Je reviens de Saint-Germain avec la d’Arpajon et la d’Uxelles : toute la France y étoit. J’ai vu Gacé[10], je l’ai tiré à part, et je lui ai demandé de vos nouvelles avec un plaisir qui surpasse de beaucoup celui d’être à la cour. Il dit que vous êtes belle, que vous êtes gaie, que c’est un plaisir de voir l’intelligence qui est entre vous et M. de Grignan. Il parle même de votre retour. Enfin je ne pouvois le quitter. Il me viendra voir ; il a été à la campagne chez son frère[11], qui a perdu son fils aîné, dont il est affligé.

C’étoit une grande confusion que Saint-Germain. Chacun prenoit congé ou pour aller chez soi ou parce que le Roi s’en va[12]. La Marans a paru ridicule au dernier point : on rioit à son nez de sa coiffure. Elle n’a osé me parler ; elle étoit défaite à plate couture ; elle est achevée d’abîmer par la perte de vos bonnes grâces. On m’a conté d’elle deux histoires un peu épouvantables. Je les supprime pour l’amour de Dieu, et puis ce seroit courir sur le marché d’Adhémar : tant y a, elle me paroît débellée.

Il y a un portrait de vous chez Mme de la Fayette, elle ne lève pas les yeux dessus.

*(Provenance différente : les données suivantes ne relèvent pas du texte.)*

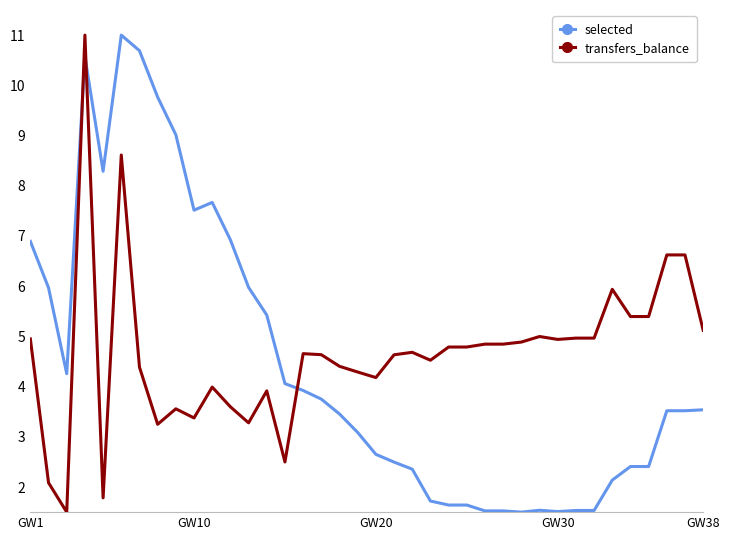

What is the difference between the maximum and minimum values in the transfers_balance series?

9.5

Mon fils a congé de venir avec moi en Bretagne pour cinq semaines : cela me fera partir un peu plus tôt que je ne pensois.

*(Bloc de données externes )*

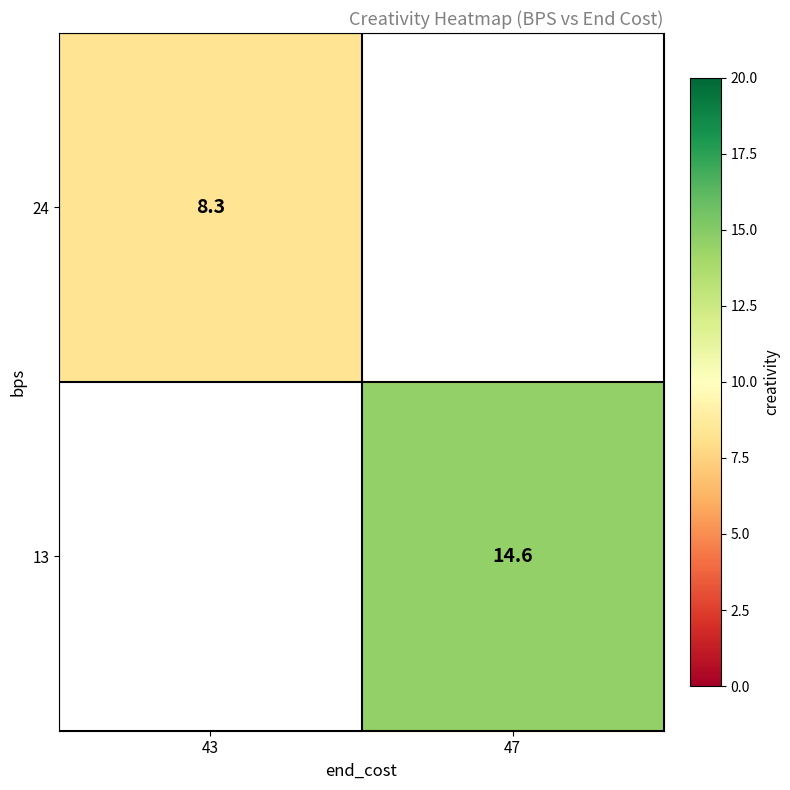

What is the maximum value shown in the chart?

14.6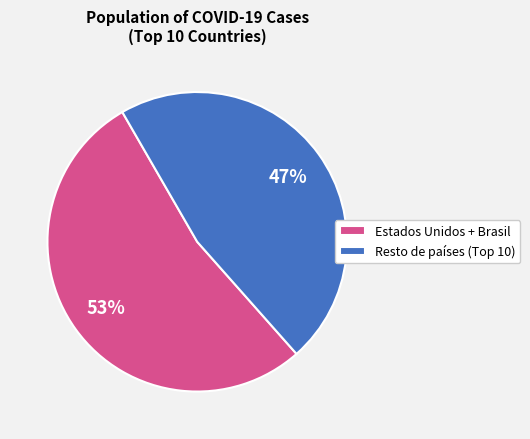

To the nearest percent, what is the average slice percentage?

50%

Mille personnes m’ont priée de vous faire des baisemains : M. de Montausier, le maréchal de Bellefonds et mille autres. Monsieur le Dauphin[13] m’a donné un baiser pour vous, je vous l’envoie. Adieu, ma très-chère, il est tard ; je fais de la prose avec une facilité qui vous tue. Je vous embrasse, mon cher Grignan, et vous, ma mignonne, plus de mille fois.


  1. Lettre 159 (revue sur une ancienne copie). — 1. La Champmeslé.
  2. 2. Allusion à la Sestiane des Visionnaires de Desmarets. C’est celle des visionnaires qui est amoureuse de la Comédie. Il faut, dit-elle (acte II, scène iv),

    Que nous parlions aussi touchant la Comédie :
    C’est ma passion…

  3. 3. Mlle de Montallais, qui avait été fille d’honneur de Madame Henriette d’Angleterre. Elle fut très-compromise dans l’affaire de la lettre espagnole, et enfermée à Fontevrault en 1662. Voyez la Notice, p. 148, et Walckenaer, tome II, p. 301, 302.
  4. 4. Voyez la note 3 de la lettre 115.
  5. 5. Cousine de Mme de Sévigné, fille de Mme de la Trousse. Voyez la Notice, p. 159.
  6. 6. À Luxembourg, sans article : c’était ainsi qu’on disait alors. Sauval parle du Luxembourg comme d’une promenade. À cette date, il est possible aussi qu’il s’agisse d’une visite à Mademoiselle, qui était malade : voyez la note 9 de la lettre 155.
  7. 7. L’ancien comte de Saint-Paul : voyez la lettre 139, p. 83.
  8. 8. L’un des beaux-frères de Mme de Grignan, le chevalier de Malte Charles-Philippe Adhémar de Monteil de Grignan, celui qu’on appelait le grand chevalier, le beau chevalier. Il mourut jeune, le 6 février suivant. Voyez la Notice, p. 110, et les lettres du 29 janvier et du 12 février 1672.
  9. 9. Voyez la lettre de l’incendie, tome II, p. 73, note 4. La Gazette raconte que le 19 avril 1671 l’ambassadeur de Venise fut mené en cérémonie à son audience de congé.
  10. 10. Voyez la note 1 de la lettre 157.
  11. 11. Son frère aîné, Henri comte de Matignon. Le fils qu’il venait de perdre était âgé de onze ans.
  12. 12. Le Roi allait visiter la Flandre française et les travaux de Dunkerque. En passant, il s’arrêta à Chantilly.
  13. 13. Le Dauphin avait alors neuf ans et demi.